May 27 presentation highlights early Rhinelander history
BY EILEEN PERSIKE
The Rhinelander Historical Society is bringing to life a history of the region that is often overlooked. Two-hundred years before loggers set up camp in the Northwoods, fur traders made a living up and down area rivers, such as the Wisconsin and Pelican, trading for furs with Native Americans.
That livelihood will be on display May 27 at the Historical Society Museum at 9 S. Pelham St., with a presentation of a fur trader and voyageur canoe.
“Jerry Disterhaft, of Fox of the River Voyageur Canoe, assumes the persona of Jean Paul Pauquette,” said Historical Society Vice President Bill Vancos. “He talks about his experience of traveling throughout Wisconsin in the 1600s and 1700s trading for furs that will ultimately end up in Europe.”
Disterhaft will have a 28-foot canoe along with furs for attendees to touch and hats to try on, plus games that used to be played for entertainment during the very long trips. Vancos said the best way to describe the voyageur canoe and its crew is to relate it to modern-day semi trucks on the highway.
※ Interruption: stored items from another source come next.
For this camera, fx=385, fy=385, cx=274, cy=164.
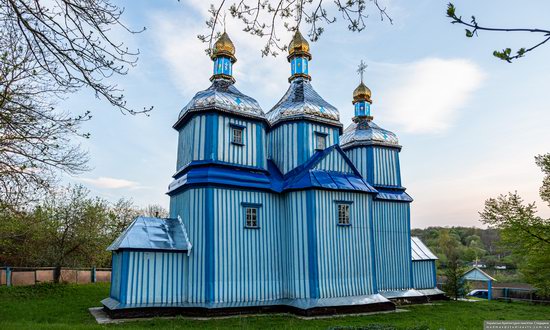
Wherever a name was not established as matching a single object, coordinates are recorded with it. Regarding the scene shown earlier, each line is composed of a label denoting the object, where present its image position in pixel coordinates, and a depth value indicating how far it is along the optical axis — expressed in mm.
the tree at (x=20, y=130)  6598
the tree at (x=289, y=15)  4606
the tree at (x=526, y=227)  11492
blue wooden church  11828
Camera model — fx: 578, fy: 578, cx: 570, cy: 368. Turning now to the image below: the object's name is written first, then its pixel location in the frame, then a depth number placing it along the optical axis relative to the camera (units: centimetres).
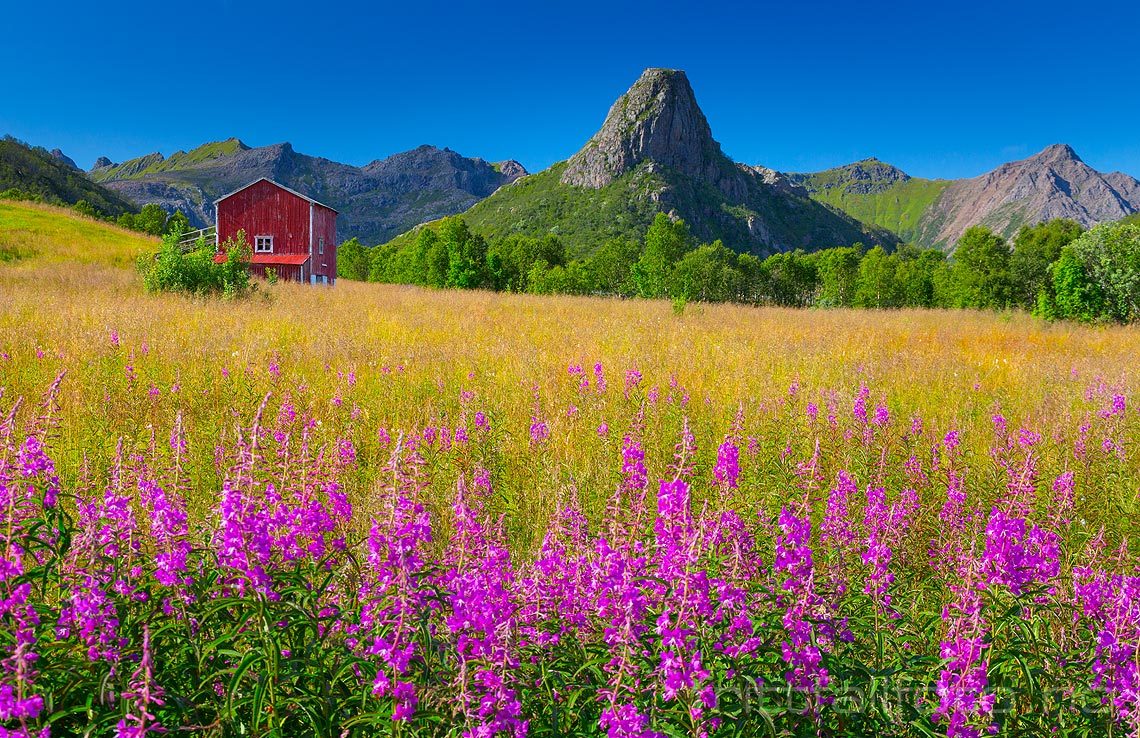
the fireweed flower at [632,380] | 693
“In the early days, the voyageur canoe was the vehicle used to transport goods using the river system,” said Vancos. “Fur traders used them to carry goods to trade with the Native Americans. They mostly traded metal objects like pots and pans, knives and hatchets and in return they received fur pelts that the Native Americans had trapped.”
Traders were often hired by wealthy European businessmen who financed the trips. After traveling for what could be a year collecting furs, the canoes would weigh around 4,000 pounds and carry a street value in Europe at that time, of up to $100,000.
There is no admission fee to attend the presentations, which will take place from 10 a.m.-4 p.m. in the backyard of the museum, at 9 S. Pelham St., downtown. The Historical Society is celebrating its 25th anniversary this year, and board members have a goal of raising $25,000 to preserve and restore the facilities and the grounds of the museum.